今年跨年有烟花呢。剑无极紧紧地拉着凤蝶的手,生怕一转脸就在人海里找不到人,史存孝也紧张地站在雨音霜身侧护着她,霜,小心不要被踩到脚。

这么冷。凤蝶从围巾里抬起头,呼出一团白雾,烟花有必要这么兴奋吗。剑无极得意起来,那是必须的,在日本,夏日的花火可是绝美的风景。他看向同为日本人的雨音霜,雨音霜正给史存孝重新围围巾,随口应了一声。

好冷。剑无极走在最前头拨开人流,凤蝶和雨音霜走在中间跟在他身后,走着走着他突然停了下来,害得凤蝶一头撞在了他背上,但剑无极似乎全然没有察觉,只是兴奋地挥着手笨牛,笨牛啊,你快过来。

怎样了?史存孝费力地扒拉开人群站到剑无极身边,顺着他指的方向看过去。

那不是你哥吗?

啊,是大哥二哥!史存孝高兴得不行,居然能在这里遇见他们,他正要向大哥二哥的方向艰难地前进,却被剑无极一把拉了回来。

笨牛啊,我觉得这事情没这么简单。剑无极故作深沉地摩挲着下巴,他们俩为什么会在这里?这种场合一般都是情侣吧,你看,我们身边都是一对一对的。

不可能,剑无极你平时跑火车就算了,但不许你污蔑大哥和二哥!

停停停。剑无极拦住了就要冲过去的史存孝,不如跟在他们后面看看情况,我这个天才的眼力可是非常准确的。

史精忠穿着加厚的白色羽绒服,看起来活脱脱就是一只海豹,软而蓬松的白色毛领把大半个脸都裹在了里面。相比之下史仗义显然要风度不要温度,薄薄的风衣看着都冷。史仗义把手插在大哥的口袋里取暖,百无聊赖地环顾了周围一圈,大哥,人也太多了。
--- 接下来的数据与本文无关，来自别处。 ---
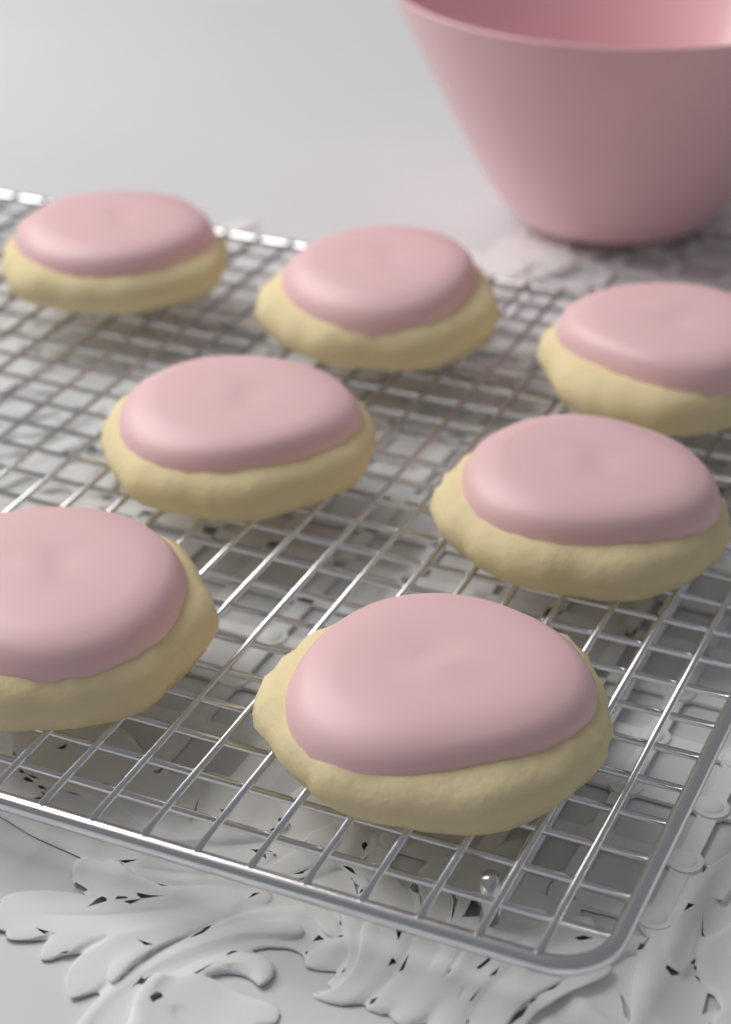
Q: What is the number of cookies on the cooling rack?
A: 7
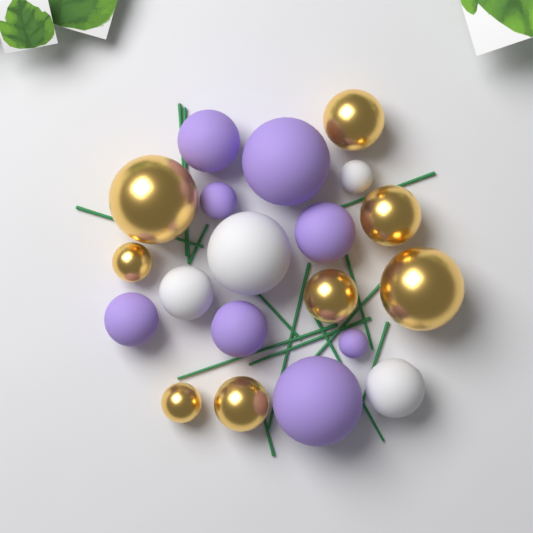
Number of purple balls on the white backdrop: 8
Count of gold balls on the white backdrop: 8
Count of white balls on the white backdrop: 4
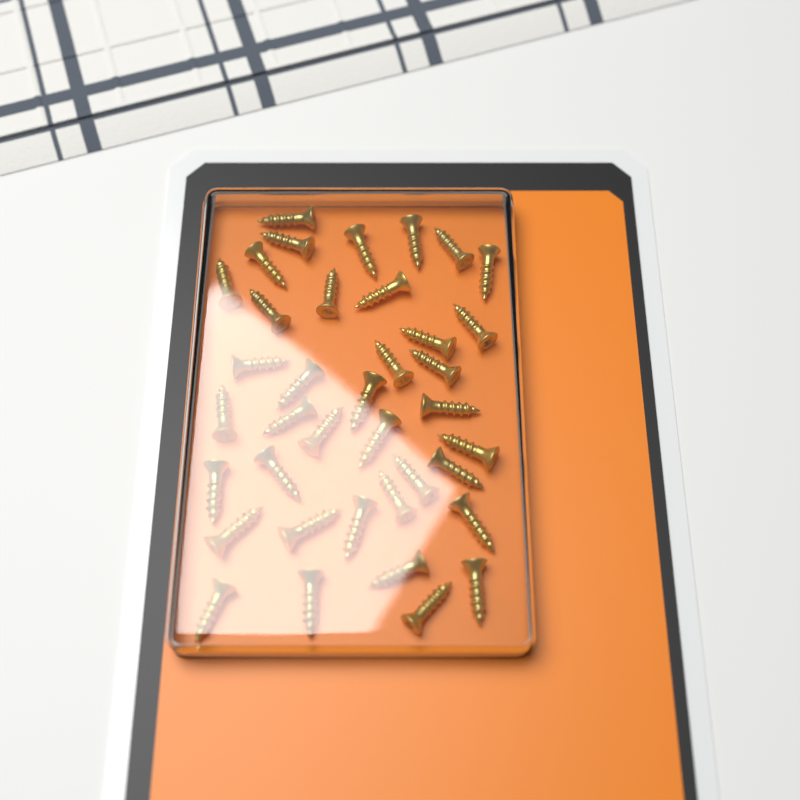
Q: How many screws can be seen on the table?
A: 38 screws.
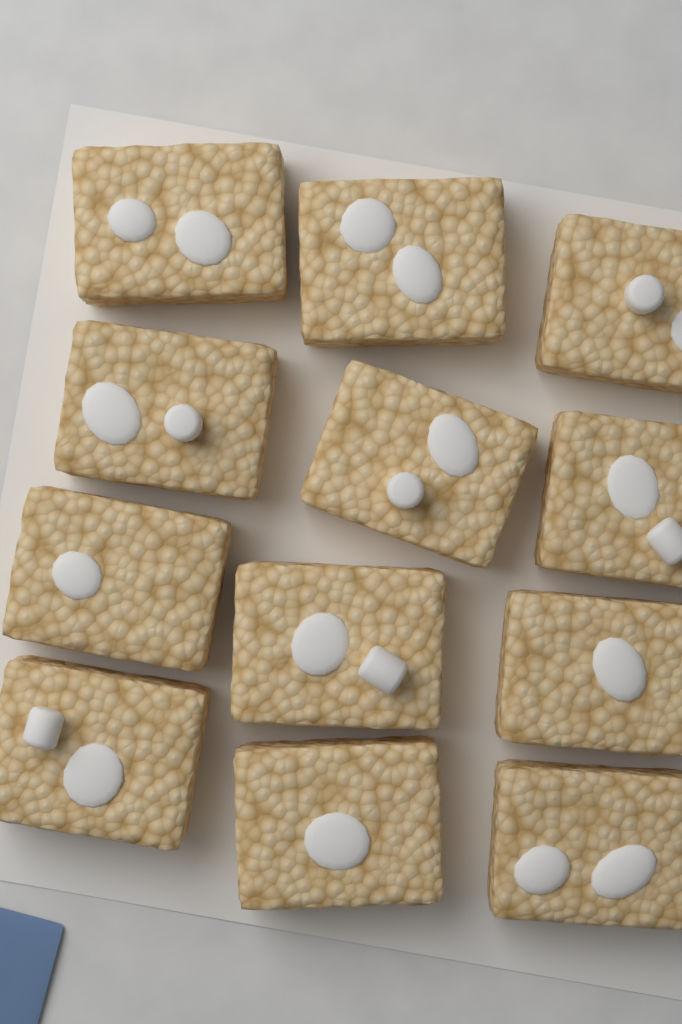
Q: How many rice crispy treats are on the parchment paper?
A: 12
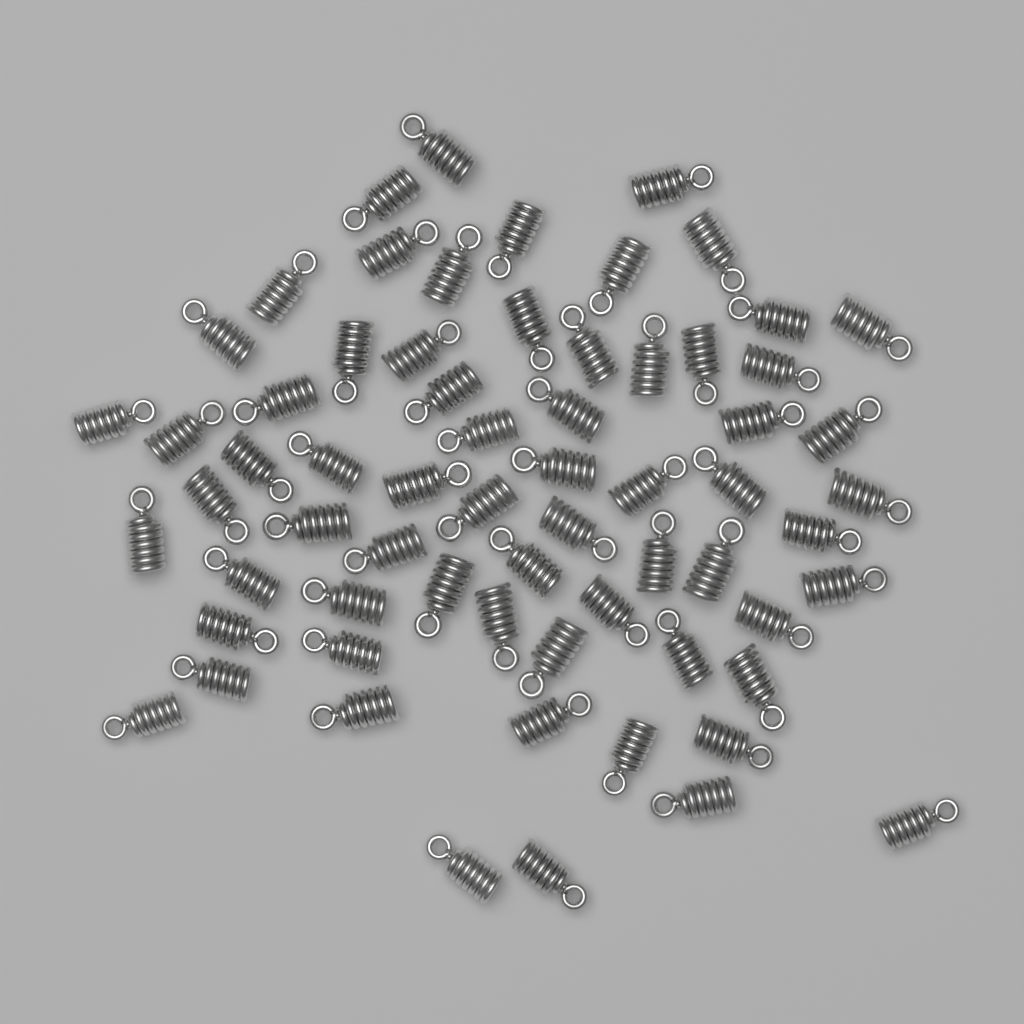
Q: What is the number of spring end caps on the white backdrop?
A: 66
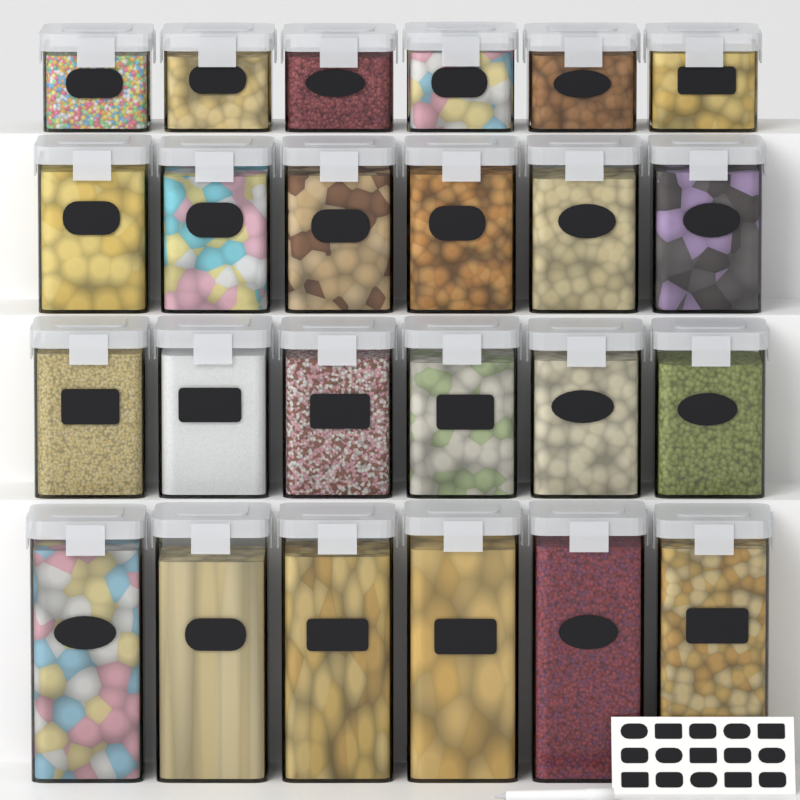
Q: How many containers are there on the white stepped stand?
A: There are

还不是你非要来。史精忠在口袋里握住小空冻得冰凉的手,我就说了都是年轻小情侣你还不信。

年年在家包饺子你不无聊吗。史仗义把脸凑了过来,大哥,烟火马上要开始了,先亲我一口。

你……小空的眼睛在明亮的灯光下亮闪闪的,狡黠又活泼,史精忠认命地在弟弟脸颊上亲了一下。

史仗义抽出手,十指相扣紧紧握住了大哥的手,就在此时,开场的烟花在空中绽放开来。

烟花不见得有多好看,但身边的人一定是好看的。史仗义侧过头看向大哥,烟花绚丽的光芒落在史精忠的眼睛里,那双多情的眼睛被灿烂的火花点亮,嘴角噙着一抹温柔的笑意。忍不住更握紧了些手,你在看美丽的烟火,我在看着你啊,大哥。

这样的气氛里,怎么能够不接吻呢?扳过大哥的脸,史仗义强势而不失温柔地吻了上去,史精忠似乎也比平时动情,他轻轻地闭上了眼睛,由着弟弟的唇舌与自己纠缠在一起。

目睹了一切的史存孝感觉自己已经石化了,剑无极安慰般地拍了拍他的肩膀,笨牛啊,既然已经发生了就接受吧,我还记得你给我们说小时候你们兄弟玩过家家,小空说他长大以后要娶史精忠的事。虽然吧,这个分化结果只能是史精忠娶他,但是,他干笑了两声,好像也意识到这个话题继续下去实在尴尬,但……

好了,你别说了。雨音霜果断地拉起史存孝,我们还是回去吧。

在史家三子的分化结果出来之前,几乎没人会相信性格温和,面相阴柔的史精忠是a,而飞扬跳脱,英俊潇洒的史仗义是o,这简直不符合ao分化的基本法。但史精忠接管公司以后的表现充分证明了外貌协会是何等不靠谱,在这点上他实实在在是充分遗传到史艳文。

史精忠头脑清楚,能力优秀,毕业于最优秀的墨家大学。原本打着如果史精忠是o就可以考虑联姻吞并一部分史家家业或是史仗义浪荡八成是个败家子不足为虑的世家们一夕之前希望就破灭得干干净净,只能不无苦逼地咬着牙和人精般的史精忠在没有硝烟的谈判桌上一点点地磨,啃着史精忠这块硬骨头。

至于史仗义,名义上也跟着史精忠处理公司的事,却心不在焉得光明正大。如今o的权益日渐得到保障,发情的时候便可以休假,每隔两个月史仗义就会从公司里消失两周以后再悠闲地回来上班。

唉。大哥二哥还没有回家,史存孝一个人坐在沙发上叹气,他得知了不该窥破的秘密,心里又愁又好奇。在o里,二哥是极为高傲的那一类,从来不曾打算委身于任何a。而大哥克己守礼,循规蹈矩,读书的时候还被戏称为高岭之花。是怎样的一份爱情,能让大哥突破道德的操守,能让二哥放下自己的坚持,让他们去握住彼此的手?史存孝突然意识到这或许是既美丽又凄凉的爱情,不能为外人所道,也得不着他人的祝福,只能在不为人知的地方,紧紧抱住彼此获取一点温暖。

他几乎要为哥哥们绝美的爱情落泪了。

钥匙插进锁眼里的声音让史存孝又紧张起来,门一开史仗义便窜了进来,把手放在暖气边取暖,呼,好冷好冷。

史精忠脱下外套挂在门边,坐到沙发上,存孝,今晚和剑无极他们玩得开心吗?见小弟不答,只是呆呆地盯着他的脸,史精忠便拍了拍他的肩,这样看着大哥做什么?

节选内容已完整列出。